Office administrator(秘書、…)

“事務管理者”って直訳してしまうと、具体的なイメージがわかない。役職の翻訳は、ホンとやっかいである。国や会社によっても、その定義が異なるからだ。米国系の企業でOffice administratorと言えば、一般的には秘書的業務を行う人のこと。ならば、Secretaryとの違いは?と問いかけられそうだが、ほぼ同じ意味で使われている場合もあれば、まったく異なる場合もある。Secretaryの定義はこれまた多様なだけに、文脈を読み取る必要がある。企業の役職を翻訳する際は、どこの国の企業か、その役職の業務内容はどういったものかを確認(調査)した方がいいだろう。

翻訳って、調査業務みたいなもの…なのかも…。

Evoked set(想起集合)

マーケティング業界でよく使われるが、ブランディングにおいて重要な尺度である。

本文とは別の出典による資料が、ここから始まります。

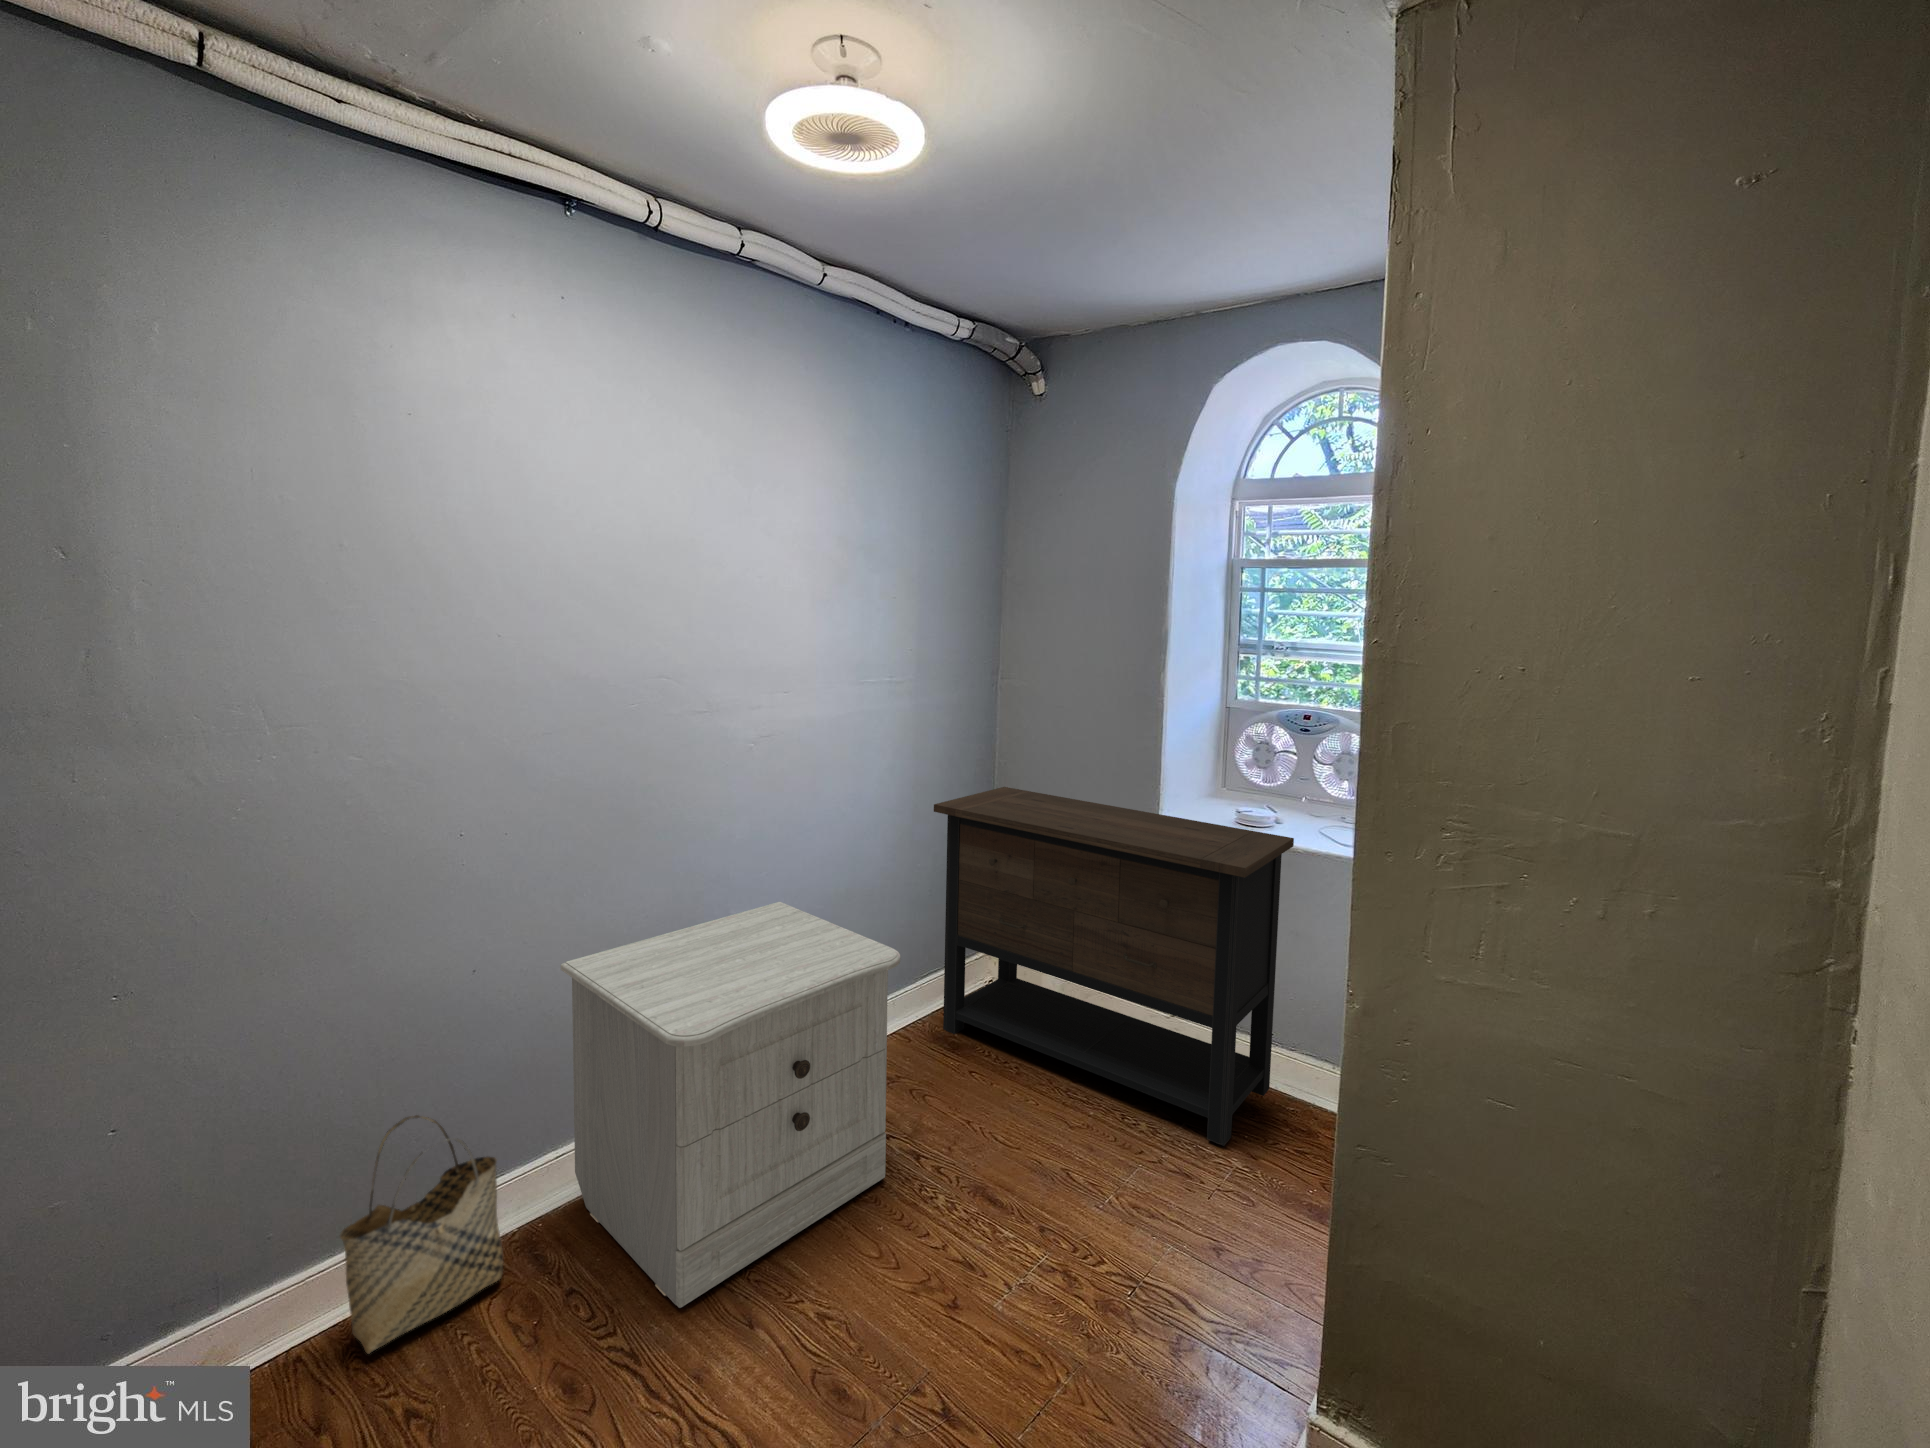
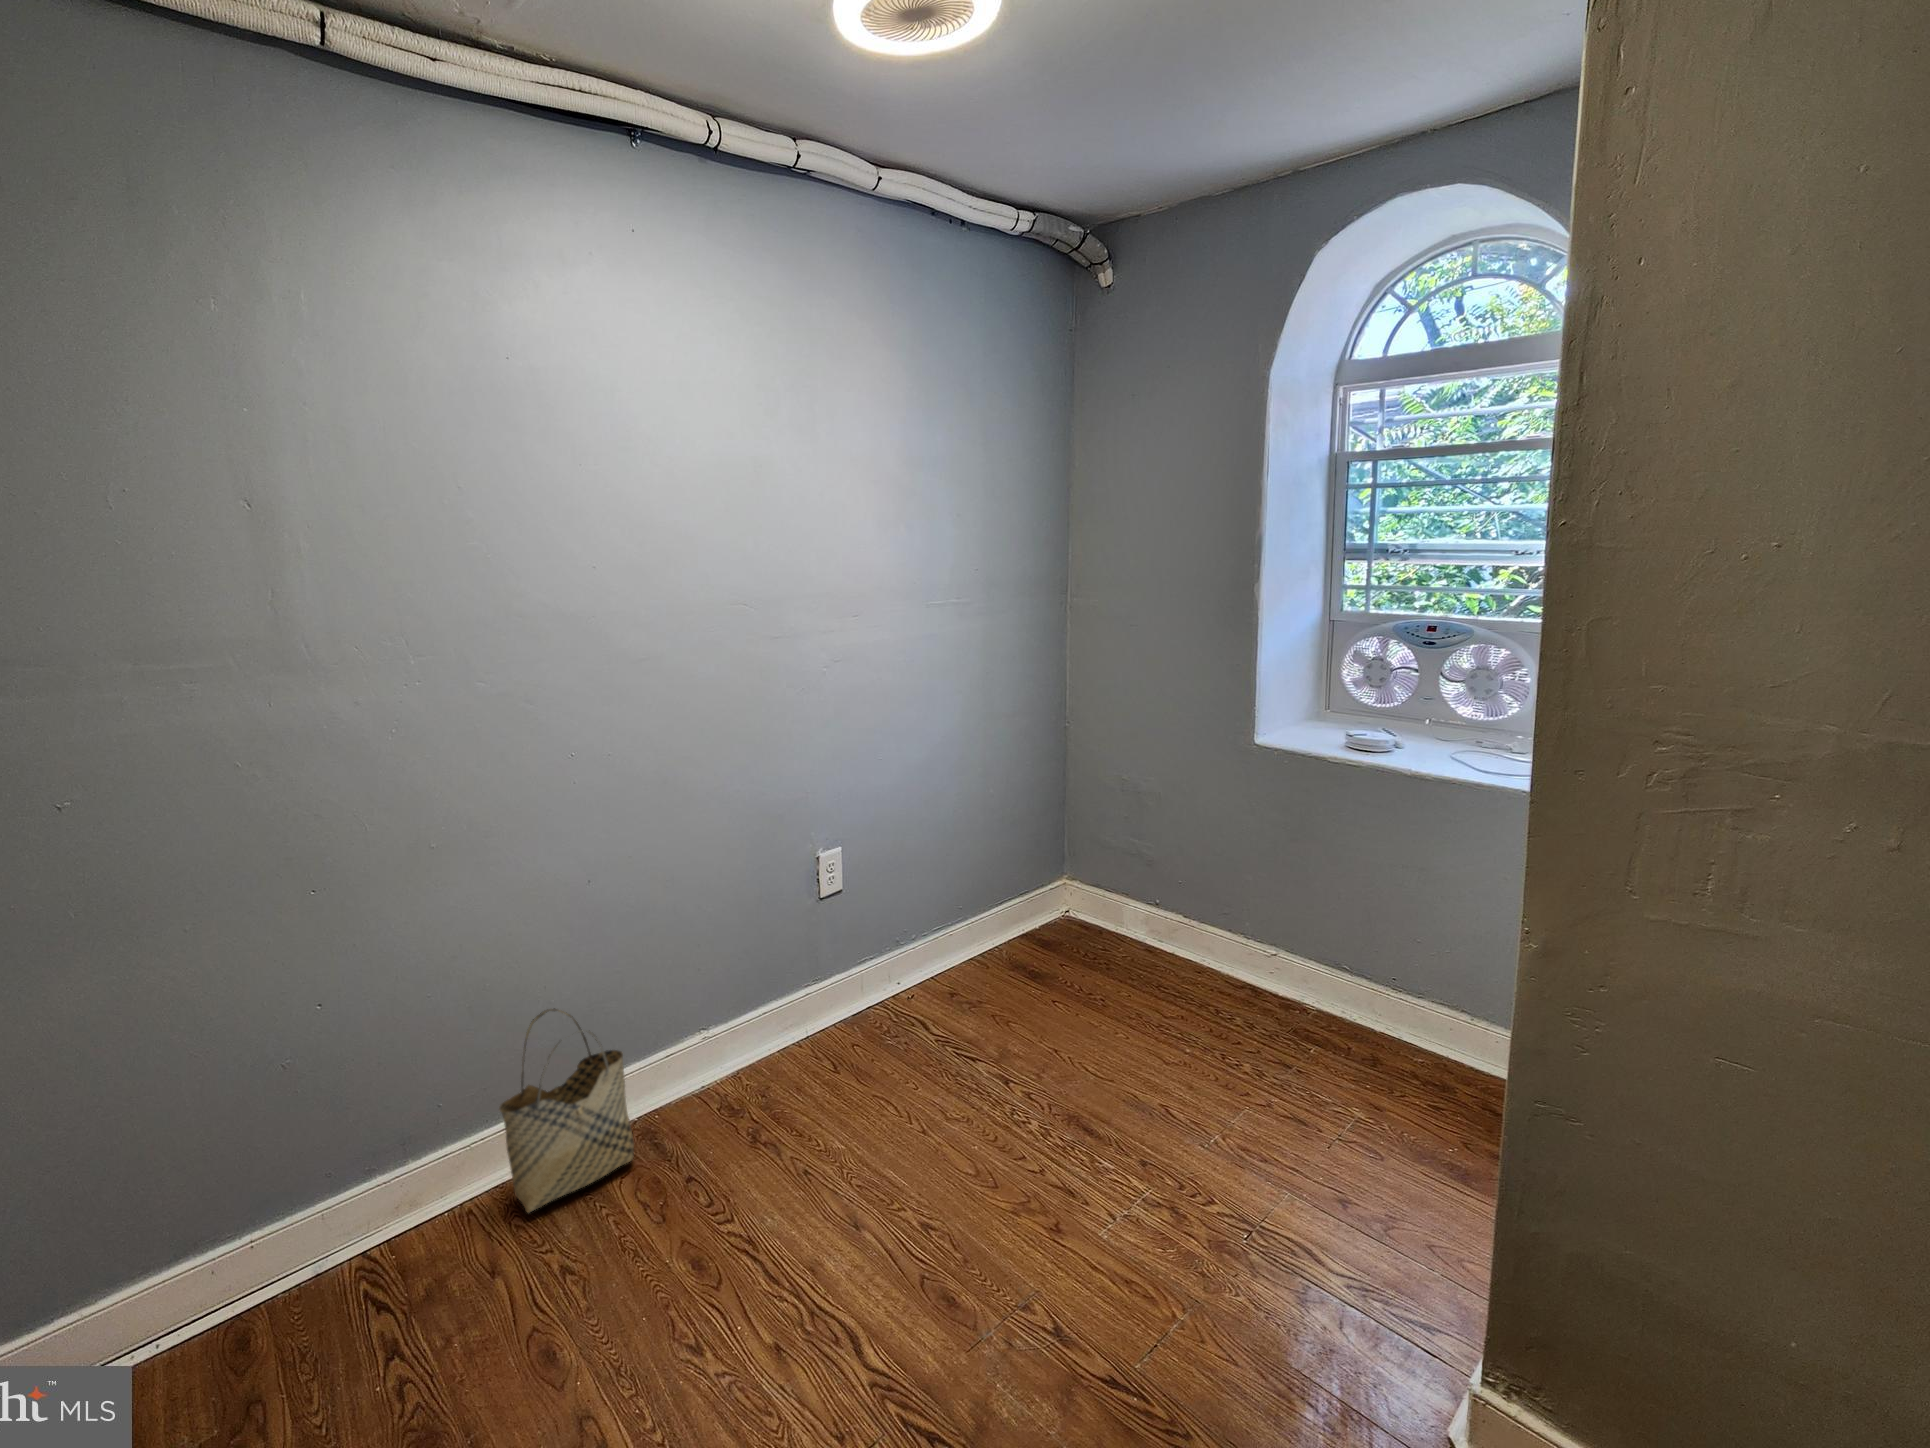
dresser: present [934,787,1294,1146] -> none [1009,717,1420,1094]
nightstand: present [561,902,900,1308] -> none [668,827,985,1202]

意味は文字どおり、消費者に(世の中にある無数の商品やサービスの中から、自社が販売するそれらが”選択肢(集合)”の1つとして)まず想起して(思い浮かべて)もらうということだ。選択肢(候補)に入るということは、消費者の記憶に残っているということだが、記憶からダイレクトに想起してもらうブランディングが重要ということになる。
ただ、この訳語は、読者によっては???となるかもしれない。そういった場合は、文脈を考え”選択肢”とか”思い浮かぶブランド”と訳した方がわかりやすくなるだろう。

Share of voice(SOV(シェア・オブ・ボイス))

<久しぶりの投稿。ここ数カ月、L10n用語を拾う時間もなくバタバタ。反省!>
さてさて…この言葉は、広告業界でよく使われる。何となくわかるような…、でもピンとこない表現。中途半端に直訳して”声のシェア”とするより、”SOV(シェア・オブ・ボイス)”とダイレクトに表記した方が業界では通じる。広告出稿量やメディア露出量を指す指標のようなものだと思えば良い。広告効果は、どれだけ広告費を投入したかという絶対量よりも、競合製品の広告出稿量との比較で決まるという考え方に基づいている。分母と分子をどう設定するかによって数値は異なる。SOVがマーケットシェアと比例するわけではないが、SOVが大きいと消費者の「想起集合=Evoked set」、つまり”選択肢”の中に自社商品を入れておいてもらえる確率は高まるのだろう。